A positive family history is one of the strongest cardiovascular risk factor. However, an intensive search of the molecular mechanisms explaining the inherited predisposition of coronary artery disease (CAD) and myocardial infarction (MI) has remained largely elusive for more than two decades.
The scientific breakthrough for genetic studies of complex diseases like CAD and MI came with the availability of genome wide SNP arrays and subsequent genome-wide associations studies (GWAS). Since 2007 several GWAS and GWAS meta-analyses on CAD/MI have been published and today a total of more than 200 genetic risk loci for CAD/MI have been identified.
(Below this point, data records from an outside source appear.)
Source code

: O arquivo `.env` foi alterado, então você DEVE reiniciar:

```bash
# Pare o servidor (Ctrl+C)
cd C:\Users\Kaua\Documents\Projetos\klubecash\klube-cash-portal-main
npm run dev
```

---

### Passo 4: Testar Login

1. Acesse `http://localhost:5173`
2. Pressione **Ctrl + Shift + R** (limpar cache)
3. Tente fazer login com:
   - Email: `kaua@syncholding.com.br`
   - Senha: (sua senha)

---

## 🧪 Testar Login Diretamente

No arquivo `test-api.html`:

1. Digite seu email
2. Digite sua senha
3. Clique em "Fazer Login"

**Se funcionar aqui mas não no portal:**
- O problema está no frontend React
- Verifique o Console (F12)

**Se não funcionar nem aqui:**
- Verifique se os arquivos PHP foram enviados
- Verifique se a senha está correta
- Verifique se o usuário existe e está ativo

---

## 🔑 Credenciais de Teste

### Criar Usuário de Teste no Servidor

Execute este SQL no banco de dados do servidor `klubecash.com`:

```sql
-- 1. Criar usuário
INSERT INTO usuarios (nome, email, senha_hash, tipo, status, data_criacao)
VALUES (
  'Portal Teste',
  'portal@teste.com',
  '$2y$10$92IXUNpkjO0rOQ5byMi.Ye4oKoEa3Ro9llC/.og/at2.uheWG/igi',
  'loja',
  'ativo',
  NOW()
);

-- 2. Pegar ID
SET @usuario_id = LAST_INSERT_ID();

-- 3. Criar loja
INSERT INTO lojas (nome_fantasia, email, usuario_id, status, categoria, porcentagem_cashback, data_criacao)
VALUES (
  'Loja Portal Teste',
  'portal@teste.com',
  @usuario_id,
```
Deciphering monogenic cardiovascular diseases
We have established a NGS platform to identify disease-causing variants in families. The main focus lies on CAD, cardiomyopathies, and congenital heart defects.
Complex genetics of CAD
The aim of our team is to provide a better insight into the pathobiology of coronary artery disease (CAD) by exposing novel CAD genes and its contributing effects. CAD is a polygenic disease, a disease which is driven by complex genetic disruption involving many genes. Our team focus on identifying common variants (minor allele frequency ≥0.01) using genome-wide association studies (GWAS) and pre- and post-GWAS strategies. In GWAS up to millions of SNP markers in a set of cases and controls are genotyped. We apply different statistical tools and underlying models to predict associations of these SNPs with CAD.